A AGU discorda dos questionamentos e diz que o ministro do Supremo reforçou o poder de o presidente, ao analisar todo o contexto do caso, reavaliar ou não a decisão sobre a extradição.

O Ministério da Justiça informou que, até o momento, não foi relatada a possibilidade de Battisti ter fugido do país. Quando ele for encontrado, a pasta não deve divulgar o local exato de entrega do extraditado às autoridades italianas por razões de segurança.

Em outubro de 2017, Battisti foi detido na fronteira entre Brasil e Bolívia com dólares e euros em espécie não declarados. Desde então, o presidente Michel Temer passou a discutir e expressar a intenção de extraditar o italiano.

"Há meses essa discussão vem sendo colocada, mas sempre aguardamos a decisão do Supremo.
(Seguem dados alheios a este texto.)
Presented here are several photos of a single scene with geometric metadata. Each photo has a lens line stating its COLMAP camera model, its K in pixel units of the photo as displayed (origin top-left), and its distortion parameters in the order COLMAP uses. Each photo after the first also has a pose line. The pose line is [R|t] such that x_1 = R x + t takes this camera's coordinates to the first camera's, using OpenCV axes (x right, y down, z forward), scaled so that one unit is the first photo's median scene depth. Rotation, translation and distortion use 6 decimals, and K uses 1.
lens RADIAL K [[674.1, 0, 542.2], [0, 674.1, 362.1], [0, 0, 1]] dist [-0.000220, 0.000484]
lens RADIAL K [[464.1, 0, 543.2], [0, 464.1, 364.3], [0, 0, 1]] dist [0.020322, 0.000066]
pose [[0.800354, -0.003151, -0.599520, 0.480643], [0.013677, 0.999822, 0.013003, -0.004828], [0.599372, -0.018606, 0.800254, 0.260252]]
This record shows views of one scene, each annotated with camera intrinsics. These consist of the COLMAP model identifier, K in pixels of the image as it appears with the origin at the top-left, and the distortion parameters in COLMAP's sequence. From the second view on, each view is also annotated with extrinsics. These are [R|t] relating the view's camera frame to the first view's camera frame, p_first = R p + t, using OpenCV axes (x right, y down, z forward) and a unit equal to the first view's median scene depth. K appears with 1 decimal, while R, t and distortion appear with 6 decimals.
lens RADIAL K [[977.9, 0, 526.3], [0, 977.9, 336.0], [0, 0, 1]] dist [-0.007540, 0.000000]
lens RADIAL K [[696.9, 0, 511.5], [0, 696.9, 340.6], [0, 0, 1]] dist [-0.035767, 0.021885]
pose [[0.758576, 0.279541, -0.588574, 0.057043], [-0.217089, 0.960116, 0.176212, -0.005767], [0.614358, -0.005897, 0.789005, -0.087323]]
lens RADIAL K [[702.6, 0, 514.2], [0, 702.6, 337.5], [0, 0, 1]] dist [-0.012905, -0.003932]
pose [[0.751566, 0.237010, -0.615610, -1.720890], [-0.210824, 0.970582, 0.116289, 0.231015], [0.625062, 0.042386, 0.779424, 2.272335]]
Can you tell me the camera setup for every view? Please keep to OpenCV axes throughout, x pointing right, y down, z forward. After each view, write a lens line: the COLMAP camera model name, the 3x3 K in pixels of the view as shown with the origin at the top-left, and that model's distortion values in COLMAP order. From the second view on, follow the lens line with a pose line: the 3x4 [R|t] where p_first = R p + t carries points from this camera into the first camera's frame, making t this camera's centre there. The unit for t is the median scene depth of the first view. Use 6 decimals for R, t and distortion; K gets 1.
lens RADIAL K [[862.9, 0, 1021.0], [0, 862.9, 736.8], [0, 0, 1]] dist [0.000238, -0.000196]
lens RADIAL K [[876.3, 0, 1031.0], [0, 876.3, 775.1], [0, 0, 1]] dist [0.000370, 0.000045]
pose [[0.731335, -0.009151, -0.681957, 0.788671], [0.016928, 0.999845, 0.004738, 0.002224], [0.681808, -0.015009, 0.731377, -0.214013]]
E, agora, o presidente pôde exercer sua competência constitucional", defende a ministra da AGU.

Futuro ministro do governo Bolsonaro, Sergio Moro disse que foi acertada a decisão de Temer e que o asilo concedido pelo governo Lula se deu por motivações político-partidárias: "Os países têm que cooperar entre eles contra a criminalidade. O senhor Cesare Battisti foi condenado por homicídio na Itália, que é um país com Judiciário forte e independente e não cabe ao Brasil ficar avaliando ou não o mérito da condenação."